Task instructions:
Take the lines below from the one with "nel film di" through the one with "酸いも甘いも噛み分けた中年トレーダーが「今" and retype them exactly. Include nothing else, and no pictures.

Top of Dataset excerpts

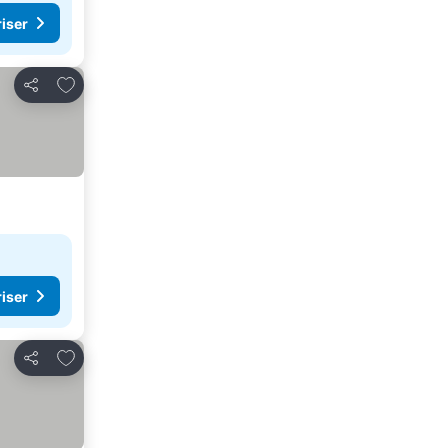
riser
Legg til i favoritter
Del
riser
Legg til i favoritter
Del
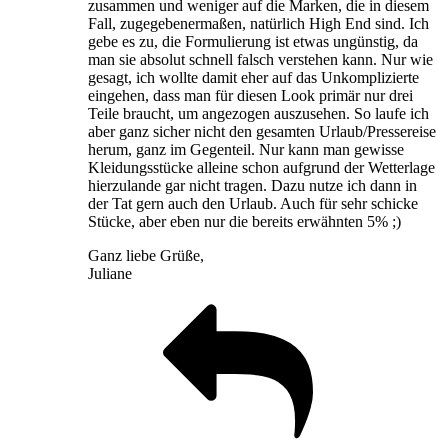
zusammen und weniger auf die Marken, die in diesem
Fall, zugegebenermaßen, natürlich High End sind. Ich
gebe es zu, die Formulierung ist etwas ungünstig, da
man sie absolut schnell falsch verstehen kann. Nur wie
gesagt, ich wollte damit eher auf das Unkomplizierte
eingehen, dass man für diesen Look primär nur drei
Teile braucht, um angezogen auszusehen. So laufe ich
aber ganz sicher nicht den gesamten Urlaub/Pressereise
herum, ganz im Gegenteil. Nur kann man gewisse
Kleidungsstücke alleine schon aufgrund der Wetterlage
hierzulande gar nicht tragen. Dazu nutze ich dann in
der Tat gern auch den Urlaub. Auch für sehr schicke
Stücke, aber eben nur die bereits erwähnten 5% ;)
Ganz liebe Grüße,
Juliane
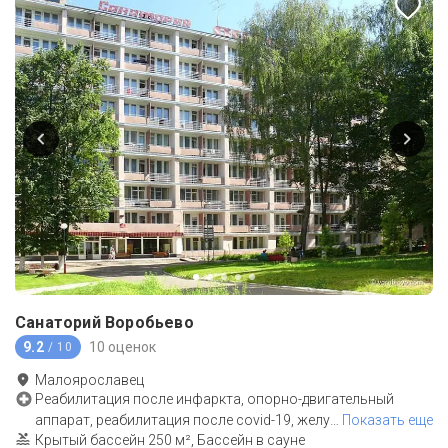
Санаторий Воробьево
9.2
10 оценок
/ 10
Малоярославец
Реабилитация после инфаркта, опорно-двигательный
аппарат, реабилитация после covid-19, желу
…
Показать еще
Крытый бассейн 250 м², Бассейн в сауне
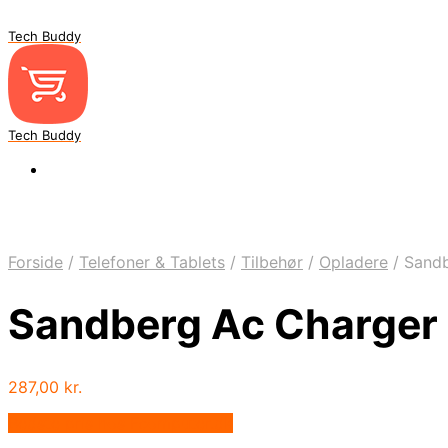
Tech Buddy
Tech Buddy
Forside
/
Telefoner & Tablets
/
Tilbehør
/
Opladere
/
Sandb
Sandberg Ac Charger 
287,00
kr.
Bedste pris hos Fcomputer.dk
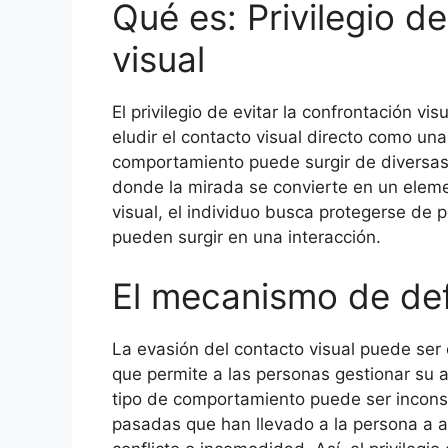
Qué es: Privilegio de
visual
El privilegio de evitar la confrontación v
eludir el contacto visual directo como un
comportamiento puede surgir de diversas 
donde la mirada se convierte en un elemen
visual, el individuo busca protegerse de p
pueden surgir en una interacción.
El mecanismo de de
La evasión del contacto visual puede se
que permite a las personas gestionar su a
tipo de comportamiento puede ser incons
pasadas que han llevado a la persona a a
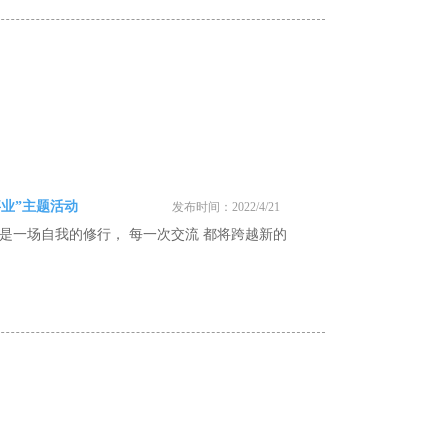
事业”主题活动
发布时间：2022/4/21
都是一场自我的修行， 每一次交流 都将跨越新的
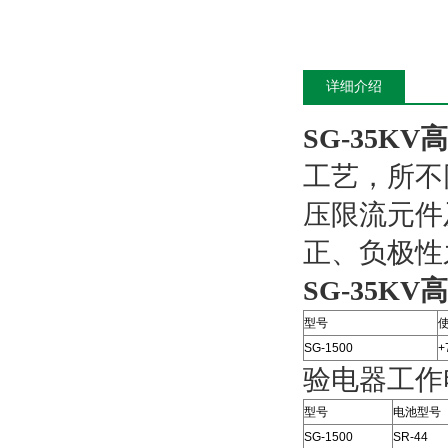
详细介绍
SG-35K
工艺，所不
压限流元件
正、负极性
SG-35K
型号
SG-1500
+
验电器工作
型号
电池型号
SG-1500
SR-44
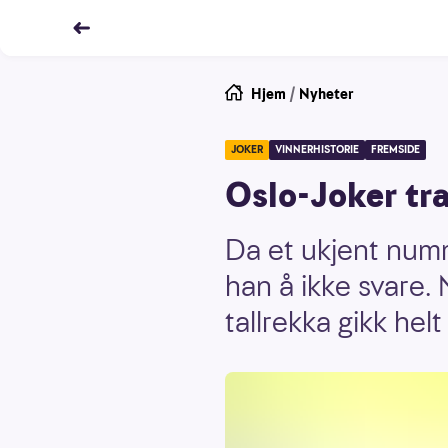
Hjem
/
Nyheter
JOKER
VINNERHISTORIE
FREMSIDE
Oslo-Joker tra
Da et ukjent numm
han å ikke svare.
tallrekka gikk helt 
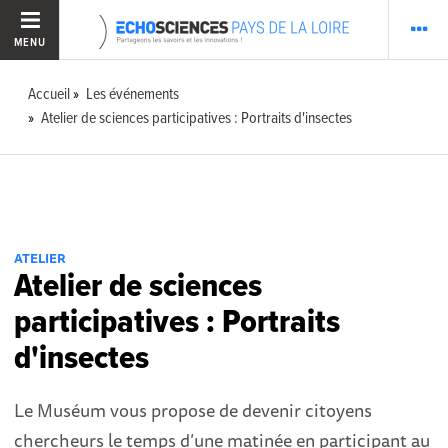
MENU
Accueil
Les événements
Atelier de sciences participatives : Portraits d'insectes
ATELIER
Atelier de sciences
participatives : Portraits
d'insectes
Le Muséum vous propose de devenir citoyens
chercheurs le temps d’une matinée en participant au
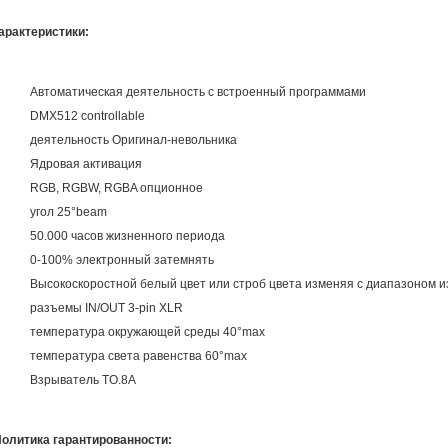
арактеристики:
Автоматическая деятельность с встроенный программами
DMX512 controllable
деятельность Оригинал-невольника
Ядровая активация
RGB, RGBW, RGBA опционное
угол 25°beam
50.000 часов жизненного периода
0-100% электронный затемнять
Высокоскоростной белый цвет или строб цвета изменяя с диапазоном и
разъемы IN/OUT 3-pin XLR
температура окружающей среды 40°max
температура света равенства 60°max
Взрыватель TO.8A
олитика гарантированности:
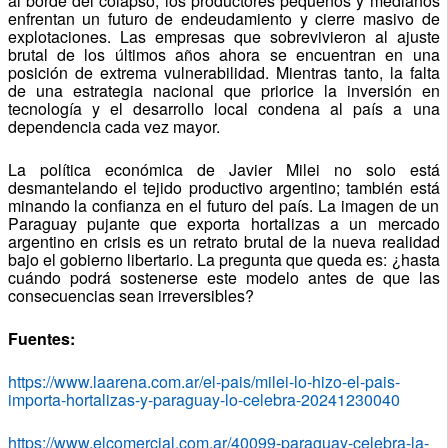
al borde del colapso, los productores pequeños y medianos
enfrentan un futuro de endeudamiento y cierre masivo de
explotaciones. Las empresas que sobrevivieron al ajuste
brutal de los últimos años ahora se encuentran en una
posición de extrema vulnerabilidad. Mientras tanto, la falta
de una estrategia nacional que priorice la inversión en
tecnología y el desarrollo local condena al país a una
dependencia cada vez mayor.
La política económica de Javier Milei no solo está
desmantelando el tejido productivo argentino; también está
minando la confianza en el futuro del país. La imagen de un
Paraguay pujante que exporta hortalizas a un mercado
argentino en crisis es un retrato brutal de la nueva realidad
bajo el gobierno libertario. La pregunta que queda es: ¿hasta
cuándo podrá sostenerse este modelo antes de que las
consecuencias sean irreversibles?
Fuentes:
https://www.laarena.com.ar/el-pais/milei-lo-hizo-el-pais-
importa-hortalizas-y-paraguay-lo-celebra-20241230040
https://www.elcomercial.com.ar/40099-paraguay-celebra-la-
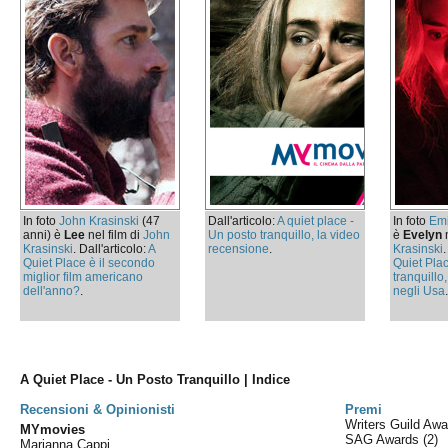
In foto
John Krasinski
(47
Dall'articolo:
A quiet place -
In foto
Emi
anni) è
Lee
nel film di
John
Un posto tranquillo, la video
è
Evelyn
n
Krasinski
. Dall'articolo:
A
recensione
.
Krasinski
.
Quiet Place è il secondo
Quiet Pla
miglior film americano
tranquillo
dell'anno?
.
negli Usa
A Quiet Place - Un Posto Tranquillo | Indice
Recensioni & Opinionisti
Premi
Writers Guild Aw
MYmovies
SAG Awards
(2)
Marianna Cappi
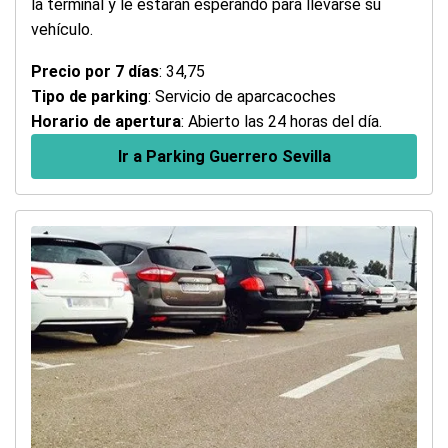
la terminal y le estarán esperando para llevarse su
vehículo.
Precio por 7 días
: 34,75
Tipo de parking
: Servicio de aparcacoches
Horario de apertura
: Abierto las 24 horas del día.
Ir a Parking Guerrero Sevilla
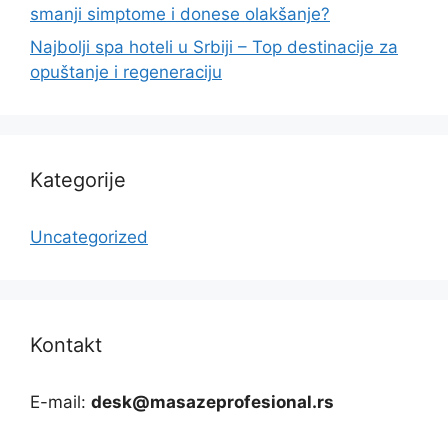
smanji simptome i donese olakšanje?
Najbolji spa hoteli u Srbiji – Top destinacije za
opuštanje i regeneraciju
Kategorije
Uncategorized
Kontakt
E-mail:
desk@masazeprofesional.rs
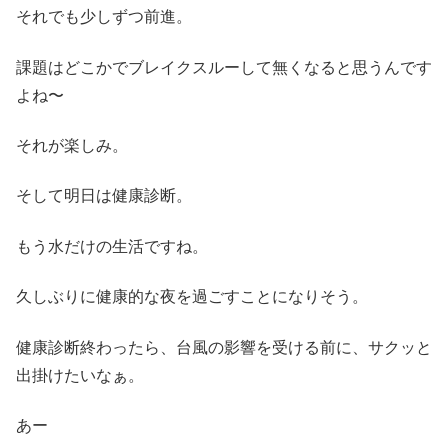
それでも少しずつ前進。
課題はどこかでブレイクスルーして無くなると思うんです
よね〜
それが楽しみ。
そして明日は健康診断。
もう水だけの生活ですね。
久しぶりに健康的な夜を過ごすことになりそう。
健康診断終わったら、台風の影響を受ける前に、サクッと
出掛けたいなぁ。
あー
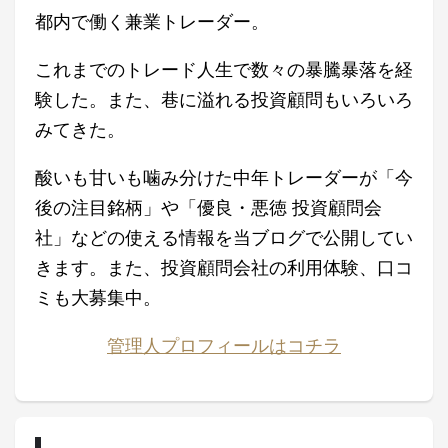
都内で働く兼業トレーダー。
これまでのトレード人生で数々の暴騰暴落を経
験した。また、巷に溢れる投資顧問もいろいろ
みてきた。
酸いも甘いも噛み分けた中年トレーダーが「今
後の注目銘柄」や「優良・悪徳 投資顧問会
社」などの使える情報を当ブログで公開してい
きます。また、投資顧問会社の利用体験、口コ
ミも大募集中。
管理人プロフィールはコチラ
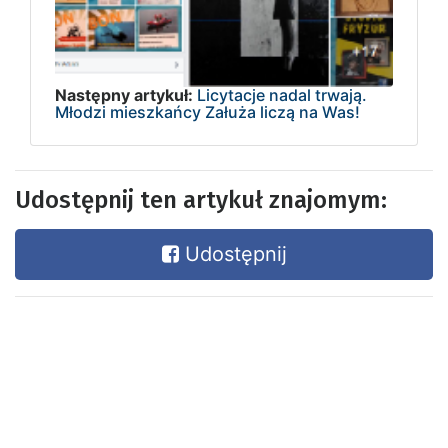
Następny artykuł:
Licytacje nadal trwają.
Młodzi mieszkańcy Załuża liczą na Was!
Udostępnij ten artykuł znajomym:
Udostępnij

Bottom of Dataset excerpts

Result for this task:
nel film di
John
Un posto tranquillo, la video
è
Evelyn
n
Krasinski
. Dall'articolo:
A
recensione
.
Krasinski
.
Quiet Place è il secondo
Quiet Pla
miglior film americano
tranquillo
dell'anno?
.
negli Usa
A Quiet Place - Un Posto Tranquillo | Indice
Recensioni & Opinionisti
Premi
Writers Guild Aw
MYmovies
SAG Awards
(2)
Marianna Cappi
la terminal y le estarán esperando para llevarse su
vehículo.
Precio por 7 días
: 34,75
Tipo de parking
: Servicio de aparcacoches
Horario de apertura
: Abierto las 24 horas del día.
Ir a Parking Guerrero Sevilla
smanji simptome i donese olakšanje?
Najbolji spa hoteli u Srbiji – Top destinacije za
opuštanje i regeneraciju
Kategorije
Uncategorized
Kontakt
E-mail:
desk@masazeprofesional.rs
それでも少しずつ前進。
課題はどこかでブレイクスルーして無くなると思うんです
よね〜
それが楽しみ。
そして明日は健康診断。
もう水だけの生活ですね。
久しぶりに健康的な夜を過ごすことになりそう。
健康診断終わったら、台風の影響を受ける前に、サクッと
出掛けたいなぁ。
あー
都内で働く兼業トレーダー。
これまでのトレード人生で数々の暴騰暴落を経
験した。また、巷に溢れる投資顧問もいろいろ
みてきた。
酸いも甘いも噛み分けた中年トレーダーが「今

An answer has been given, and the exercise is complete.